Tally the lines of the material that carry the word "Veeam". Give no more than the number.

===== Extracted information =====

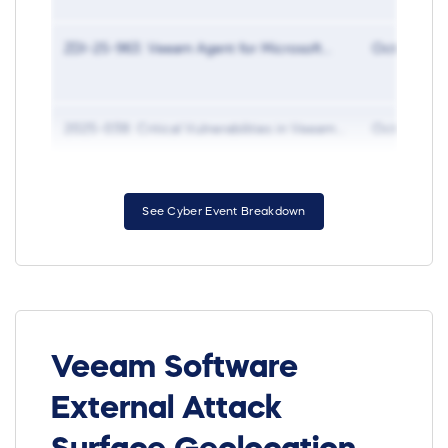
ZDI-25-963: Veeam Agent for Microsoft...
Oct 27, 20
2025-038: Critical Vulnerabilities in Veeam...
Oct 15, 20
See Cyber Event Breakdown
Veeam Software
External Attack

=====

» Solution for this problem
3